4. Bien que le professeur Vatanen ait fortement insisté pour que nous prenions toutes nos précautions avec ce témoignage ("Cette conne est gâteuse..."), nous l'incluons car la référence à la "Lettre à Elise" est prémonitoire, comme nous le verrons plus loin.
5. Kikka commente cet épisode dans un article refusé pour raison d'obscènité par le Figaro de Carolfors, sous le titre suggestif de " La chaire est faible et Saint Pierre qui roule passera Noël aux tisons." (Collection de l'auteur)
6. "Un miracle! Encore un miracle nom de Dieu!"(Témoignage Crétin, numéro spécial consacré à H. Koskenkorva, le 24/12/1979).
7. Mémoires de Mme Verdurin. Ed. Proutt.
8. Plus tard, Balzac cita une "canzonetta", un "adagietto" et une fantaisie chromatique pour kantélé à pédales. Mais était-il bien sérieux?...
9. Mémoires du Professeur Schwaitzère "Ce qui se passait dans ma hutte", Editions du Rut de Minuit, paru en livraisons hebdromadaires dans le Figaro de Carolfors, sous le titre évocateur de "La chaire est triste et j'ai bu tous les verres".
10. Dont "La digue du cul" de Maurice Ravel, "Petite pépé Noelle" de Fesse Jackson, "O salutaris Cicciolina" de Jules Massepet et le choral de Paavo dans l'opérette "Les dernières tentations" de Lindsuu et Tienberg.
12. Ou "Blau-Tanko": notre "Tango bleu".
13. Beaucoup d'ethnologues parmi les plus courageux et les plus téméraires ont disparu dans des conditions similaires; on cite fréquemment les cas de Charcot, Victor, Cocteau, Harmonium et Tricostéril. Le seul témoignage - accablant, il est vrai - qui nous soit parvenu est "l'Homme qui quête - à la recherche d'Heikki dans l'Europe en guerre", qui parut en 1945, sous la plume d'un curieux personnage pseudonymé Lungo Buonaparte. Un document exceptionnel sur les moeurs guerrières disparues des indigènes de la Carolie de l'Est. Nous n'en parlons pas ici puisque l'ethnologue italique ne parvint pas, malgré les 5.030 pages de son récit torrentiel, à trouver une seule trace de Heikki (qui?

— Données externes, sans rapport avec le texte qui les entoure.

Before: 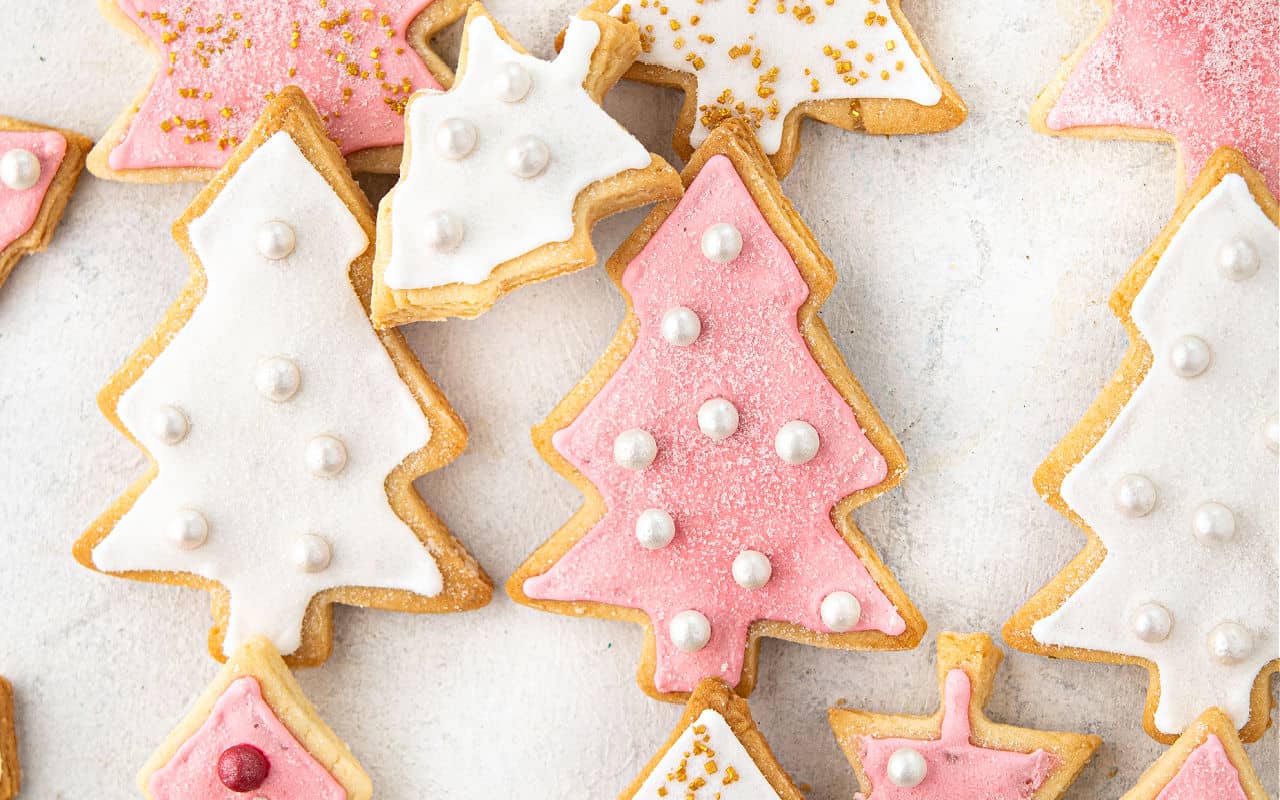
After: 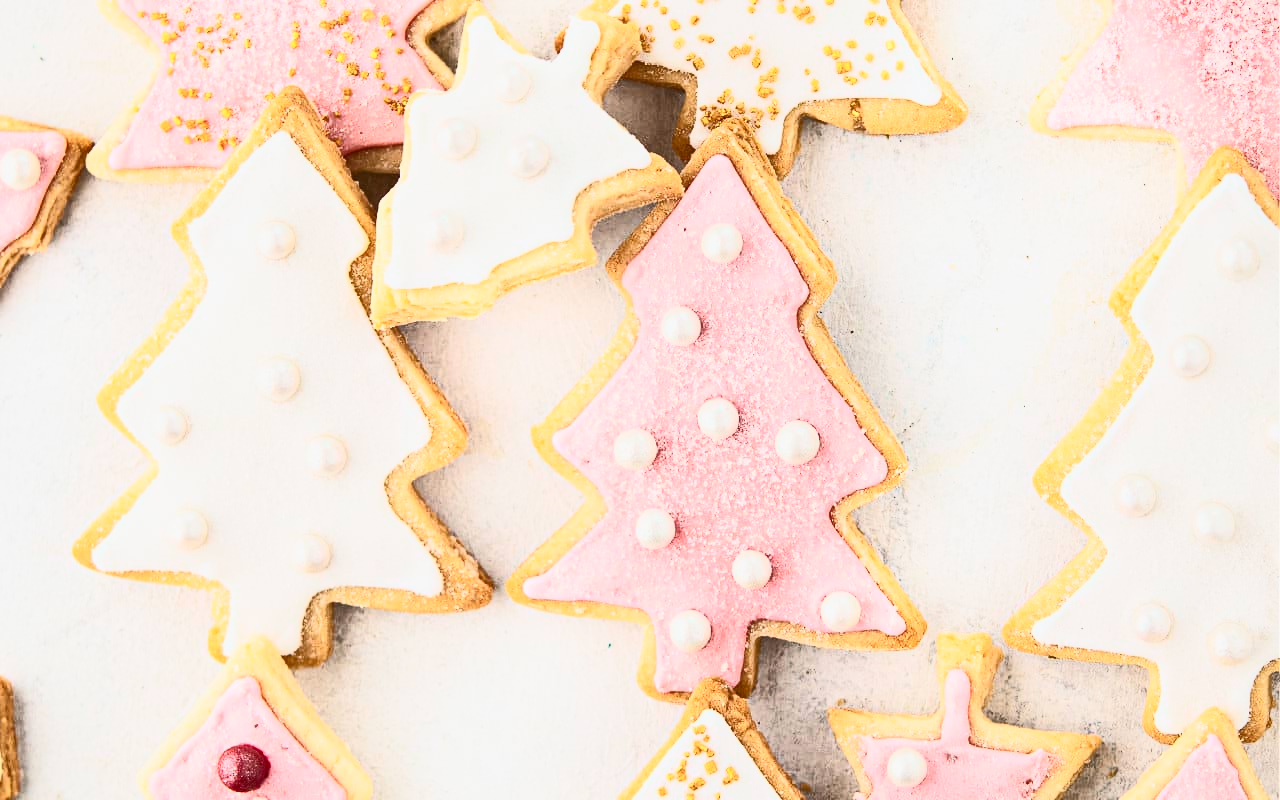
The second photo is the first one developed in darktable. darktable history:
tone curve: curves: ch0 [(0, 0) (0.427, 0.375) (0.616, 0.801) (1, 1)], color space Lab, independent channels, preserve colors none
contrast brightness saturation: contrast -0.124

On ne sait même pas si c'est du nôtre qu'il s'agit!). Un document impressionnant de vérité.
14. Voir l'article de Pietro Lancia: "De l'influence du régime lacté sur la rage de vaincre des pilotes de rallye caroliens" et, du même, le "Manifeste des révolutionnaires Kankkuniens" (qui, pendant la guerre, exigeaient "...du sang, du sexe et du lait pour tous...".